Adiante. Empavonou-se Bento Albuquerque, ministro de Minas e Energia, que esteve agora na China: “A China tem sido importante parceiro e investidor no setor de mineração e de energia no Brasil [calou que parceiros e investidores são as estatais chinesas]” E continuou: “No setor de mineração, há empresas chinesas fazendo investimentos no Brasil, principalmente na área de fosfato e nióbio e também de petróleo e gás. Acreditamos que agora, com a abertura do mercado de gás, a China terá uma importante participação, principalmente na infraestrutura deste importante setor para a reindustrialização do país.” [China e empresas chinesas são aqui eufemismo para estatais chinesas].

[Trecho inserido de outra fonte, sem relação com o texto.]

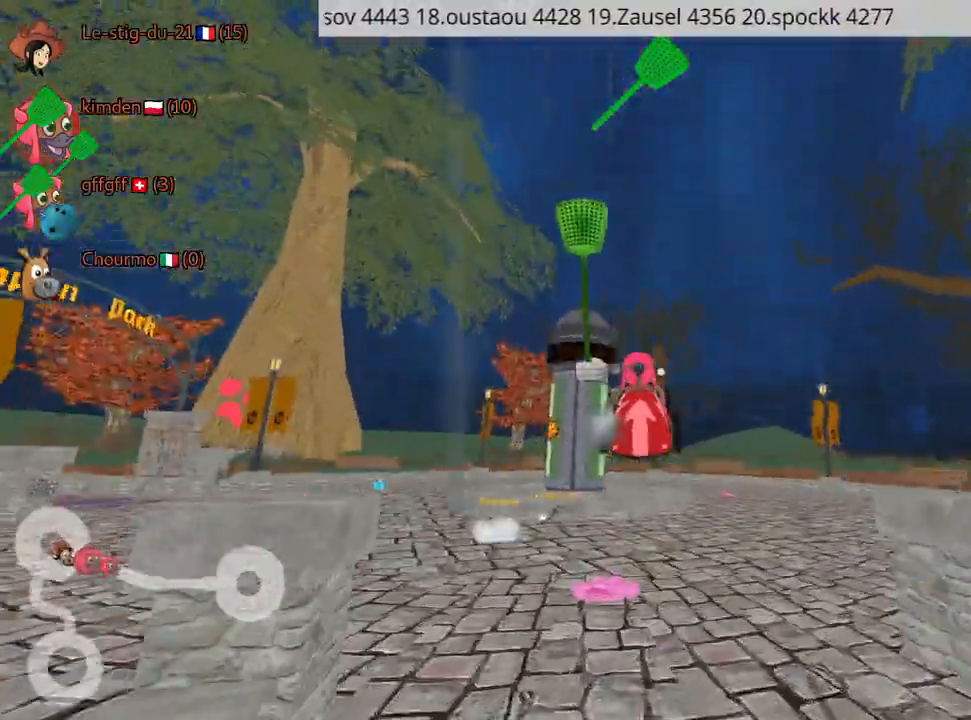
{"keys": ["right", "up"], "events": [[50, "right", "down"]]}
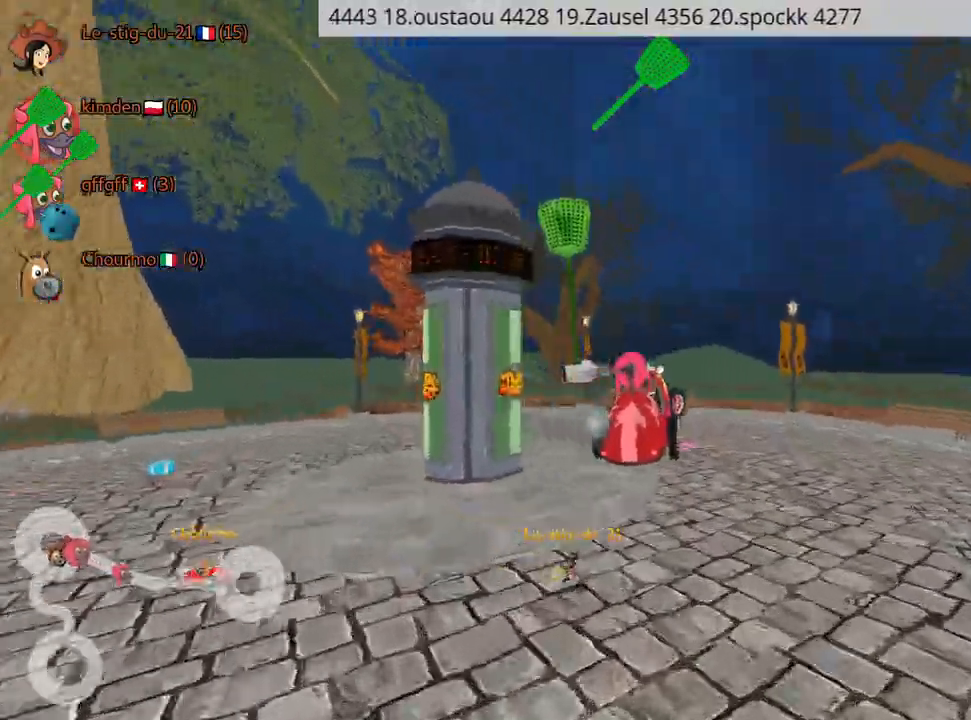
{"keys": ["up"], "events": [[134, "right", "up"], [250, "left", "down"], [467, "left", "up"]]}
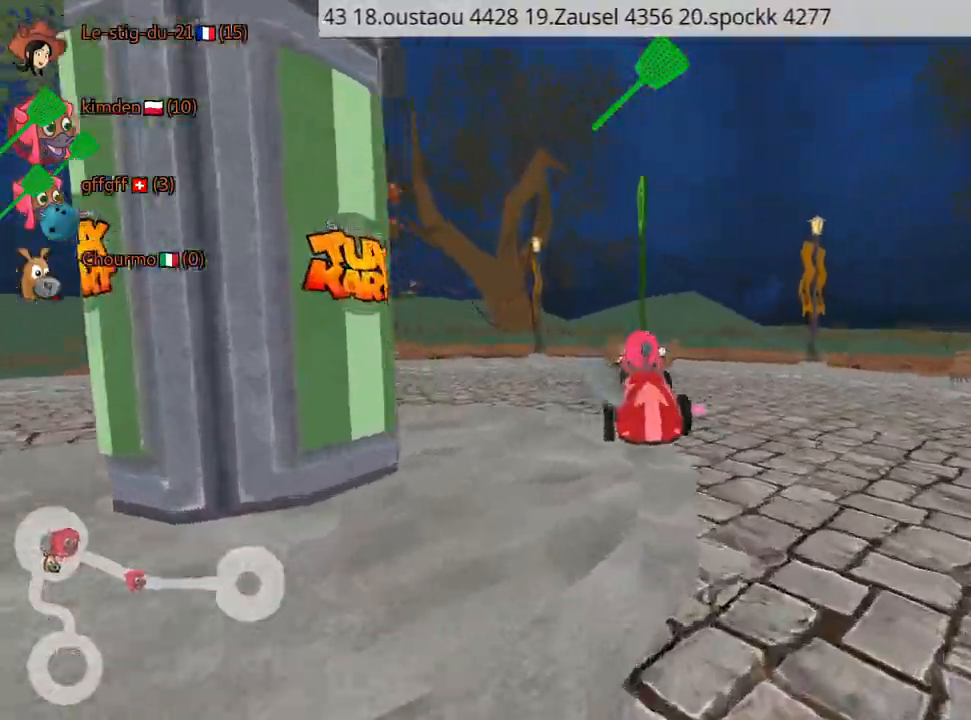
{"keys": ["up"], "events": [[134, "right", "down"], [267, "right", "up"], [317, "left", "down"], [500, "left", "up"]]}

Faço um desafio, mostrem-me documento do PT, um só, que censure a aplicação de capital no Brasil por estatais chinesas, prática agora estimulada pelo atual governo. O PT sabe que a presença forte de estatais dirigidas pelo Partido Comunista Chinês na economia brasileira favorece seu objetivo de amarrar o Brasil ao bloco socialista em ascensão.
Uma vez mais, adiante. Transcrevo a seguir recente documento oficial, texto já divulgado em meu último artigo, da lavra do Conselho Empresarial Brasil-China intitulado “China – Direções globais de investimentos 2018”, responsabilidade conjunta do Conselho Empresarial Brasil-China e da Apex. A linguagem é cauta, aveludada, não é escarrapachada como a minha, mas a realidade descrita é a mesma: “Outro ponto que desperta receio é a forte presença das empresas estatais no processo de internacionalização. Nesse sentido, alguns países como os Estados Unidos, Alemanha, França, entre outros têm elevado os padrões de avaliação para a entrada do investimento chinês sob a justificativa de proteção de áreas estratégicas (World Investment Report, 2017)”. Sugestão do documento citado: “O sistema regulatório de concessões deve ser acompanhado para que não se criem monopólios de empresas estatais em áreas de infraestrutura”.
Ainda do meu artigo último a respeito: “Ou seja, Estados Unidos, Alemanha, França entre outros países de importância, temem investimento estatal chinês e querem colocar limites, regulamentar — pôr o sarrafo mais alto. Na linha de grandes potências do mundo ocidental, ecoando a preocupação, o Conselho Empresarial Brasil-China e a APEX alertam para o risco de monopólios chineses estatais em áreas da infra-estrutura no Brasil”
Continuava o artigo: “Sei uma coisa, estamos merecendo o título ignóbil de campeões mundiais da imprudência, pois nos despreocupa a soberania nacional, independência e interesses estratégicos, levados a sério nos Estados Unidos, Alemanha, França e em tantos outros países, como afirma o referido relatório”.
Vou terminar. Constato com tristeza e falo como observador que viu com simpatia e até entusiasmo medidas da presente administração. Mas no caso das relações com a China, a realidade diáfana deixa ver, a presente administração está percorrendo a mesma trilha já palmilhada pelo governo FHC, transitada com entusiasmo pelos governos Lula e Dilma, continuada na gestão Temer. Dei a esse artigo o título “Preocupa”. Foi equívoco. A realidade não apenas preocupa; alarma, assusta, apavora. Que Deus nos ajude!